【財務省】首相の「デフレ脱却宣言」へ 日銀の金利政策との足並み揃うか?

2024年春闘では主要企業の労使交渉で満額回答が相次ぎ、政府の「デフレ脱却宣言」の時期が焦点になってきた。支持率低迷にあえぐ岸田文雄首相にとってデフレ脱却宣言は苦境打開の切り札だが、「金利のある世界」への転換を模索する日銀との足並みを揃え、国民の理解を得られるか。財政当局の鈴木俊一財務相の対応が注目される。

 3月8日の参院本会議で、鈴木氏はデフレ脱却の判断について、「日本経済は再びデフレに戻る見込みがないと言える状況には至っておらず、デフレから脱却したとまでは考えていない」と指摘。「日本経済は高水準の賃上げや過去最大規模の設備投資など前向きな動きもみられ、デフレ脱却に向けて千載一遇のチャンスを迎えている」とも述べた。

 12日の閣議後会見でも同様の見解を示し、デフレ脱却判断の材料に関しては「デフレ脱却のために何が足りないのかについて一概に答えることはできない」と説明した。

 鈴木氏は2月にブラジルで開かれた20カ国・地域(G20)財務相・中央銀行総裁会議に欠席。ロシアのウクライナ侵略や米中対立が長期化する今、相対的に政治が安定している日本が積極的に国際経済にも関わり存在感を高める好機だが、鈴木氏は国会対応を理由に参加を見送った。24年度予算案審議を巡り野党との攻防が激化していたとはいえ、「そもそも国際会議に参加する意欲は薄い」(財務省幹部)という見方もある。

 少子化対策の財源確保のため、公的医療保険料に上乗せする「子ども・子育て支援金」を巡っても加藤鮎子こども政策担当相の国会答弁は迷走しているが、鈴木氏は我関せずの対応に終始。日本経済も岸田政権も正念場にある今こそ、鈴木氏の手腕が問われている。

━━━━━━

### 作業項目 1:
本文抜粋によると、鈴木氏が2月のG20財務相・中央銀行総裁会議への参加を見送った理由は何か。
### 作業項目 2:
鈴木氏が、日本経済はデフレ脱却に向けて千載一遇のチャンスを迎えていると述べた根拠を、本文抜粋に基づいて説明せよ。
### 作業項目 3:
本文抜粋から、「2024年春闘では主要企業の」で始まり「スを迎えている」とも述べた。」で終わる部分を、両端の語句も含めてそのまま抜き出せ。
提供資料は本文抜粋の内容とは無関係である。

━━━━━━

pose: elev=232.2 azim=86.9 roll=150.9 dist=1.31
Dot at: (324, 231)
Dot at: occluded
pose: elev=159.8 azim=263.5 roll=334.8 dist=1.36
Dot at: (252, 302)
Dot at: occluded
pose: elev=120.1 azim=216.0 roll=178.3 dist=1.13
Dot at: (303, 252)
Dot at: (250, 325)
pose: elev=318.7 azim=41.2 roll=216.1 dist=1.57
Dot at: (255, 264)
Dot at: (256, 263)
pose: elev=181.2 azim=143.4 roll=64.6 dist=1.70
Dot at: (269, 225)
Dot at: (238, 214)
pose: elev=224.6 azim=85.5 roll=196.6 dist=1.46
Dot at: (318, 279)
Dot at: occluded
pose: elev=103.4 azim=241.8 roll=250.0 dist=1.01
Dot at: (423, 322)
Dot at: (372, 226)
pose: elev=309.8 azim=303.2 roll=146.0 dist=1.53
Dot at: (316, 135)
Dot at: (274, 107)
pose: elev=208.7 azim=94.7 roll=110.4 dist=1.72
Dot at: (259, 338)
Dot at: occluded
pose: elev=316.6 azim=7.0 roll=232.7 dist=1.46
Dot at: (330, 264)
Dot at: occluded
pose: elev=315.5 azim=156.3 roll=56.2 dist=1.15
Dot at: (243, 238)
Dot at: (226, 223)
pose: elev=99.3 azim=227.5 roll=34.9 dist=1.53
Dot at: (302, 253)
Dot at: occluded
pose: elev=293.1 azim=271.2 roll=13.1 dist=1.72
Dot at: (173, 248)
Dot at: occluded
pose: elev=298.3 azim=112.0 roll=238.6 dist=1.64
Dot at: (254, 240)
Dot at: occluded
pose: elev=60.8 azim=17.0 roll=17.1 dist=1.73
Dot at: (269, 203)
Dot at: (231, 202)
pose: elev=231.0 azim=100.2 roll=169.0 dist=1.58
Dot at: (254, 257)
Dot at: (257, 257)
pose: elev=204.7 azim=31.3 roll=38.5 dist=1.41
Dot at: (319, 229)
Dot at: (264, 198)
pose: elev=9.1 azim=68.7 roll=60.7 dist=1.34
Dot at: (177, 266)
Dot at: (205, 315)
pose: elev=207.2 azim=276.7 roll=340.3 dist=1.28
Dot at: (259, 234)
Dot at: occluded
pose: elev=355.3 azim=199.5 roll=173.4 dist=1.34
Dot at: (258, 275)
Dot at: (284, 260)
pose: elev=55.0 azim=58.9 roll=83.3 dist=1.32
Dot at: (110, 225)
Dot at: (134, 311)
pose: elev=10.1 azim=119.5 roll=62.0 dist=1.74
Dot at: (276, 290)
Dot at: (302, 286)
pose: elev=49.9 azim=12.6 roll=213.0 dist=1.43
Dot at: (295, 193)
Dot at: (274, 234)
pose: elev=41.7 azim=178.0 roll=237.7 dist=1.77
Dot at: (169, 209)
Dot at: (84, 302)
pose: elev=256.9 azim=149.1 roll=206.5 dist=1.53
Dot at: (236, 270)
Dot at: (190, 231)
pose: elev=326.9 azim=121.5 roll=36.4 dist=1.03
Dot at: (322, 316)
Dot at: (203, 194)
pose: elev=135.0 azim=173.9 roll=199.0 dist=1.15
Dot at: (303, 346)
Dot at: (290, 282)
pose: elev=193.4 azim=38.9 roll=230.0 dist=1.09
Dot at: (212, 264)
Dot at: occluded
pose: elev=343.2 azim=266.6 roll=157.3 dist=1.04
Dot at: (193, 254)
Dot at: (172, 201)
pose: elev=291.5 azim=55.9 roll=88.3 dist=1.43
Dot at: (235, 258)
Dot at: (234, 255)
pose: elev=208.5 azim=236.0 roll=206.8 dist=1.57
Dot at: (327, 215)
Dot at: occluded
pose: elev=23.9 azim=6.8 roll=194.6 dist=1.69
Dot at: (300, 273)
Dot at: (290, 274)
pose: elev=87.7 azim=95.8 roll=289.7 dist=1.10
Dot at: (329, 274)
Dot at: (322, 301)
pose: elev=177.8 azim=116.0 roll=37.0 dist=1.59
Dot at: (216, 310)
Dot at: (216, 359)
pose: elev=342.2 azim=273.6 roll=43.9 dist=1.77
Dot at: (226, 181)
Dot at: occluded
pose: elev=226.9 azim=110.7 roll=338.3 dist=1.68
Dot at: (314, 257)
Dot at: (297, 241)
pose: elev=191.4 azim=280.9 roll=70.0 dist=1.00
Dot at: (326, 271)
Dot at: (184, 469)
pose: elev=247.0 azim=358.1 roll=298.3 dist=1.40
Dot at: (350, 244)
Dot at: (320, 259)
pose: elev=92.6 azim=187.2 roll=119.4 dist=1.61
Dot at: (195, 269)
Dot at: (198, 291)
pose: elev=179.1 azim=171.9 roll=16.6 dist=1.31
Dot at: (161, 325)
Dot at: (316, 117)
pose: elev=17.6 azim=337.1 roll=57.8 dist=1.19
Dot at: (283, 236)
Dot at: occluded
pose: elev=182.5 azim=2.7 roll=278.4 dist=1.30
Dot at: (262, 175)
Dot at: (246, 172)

━━━━━━

### 解答 1:
国会対応である。

### 解答 2:
日本経済には高水準の賃上げや過去最大規模の設備投資など前向きな動きがみられるからである。

### 解答 3:
2024年春闘では主要企業の労使交渉で満額回答が相次ぎ、政府の「デフレ脱却宣言」の時期が焦点になってきた。支持率低迷にあえぐ岸田文雄首相にとってデフレ脱却宣言は苦境打開の切り札だが、「金利のある世界」への転換を模索する日銀との足並みを揃え、国民の理解を得られるか。財政当局の鈴木俊一財務相の対応が注目される。

 3月8日の参院本会議で、鈴木氏はデフレ脱却の判断について、「日本経済は再びデフレに戻る見込みがないと言える状況には至っておらず、デフレから脱却したとまでは考えていない」と指摘。「日本経済は高水準の賃上げや過去最大規模の設備投資など前向きな動きもみられ、デフレ脱却に向けて千載一遇のチャンスを迎えている」とも述べた。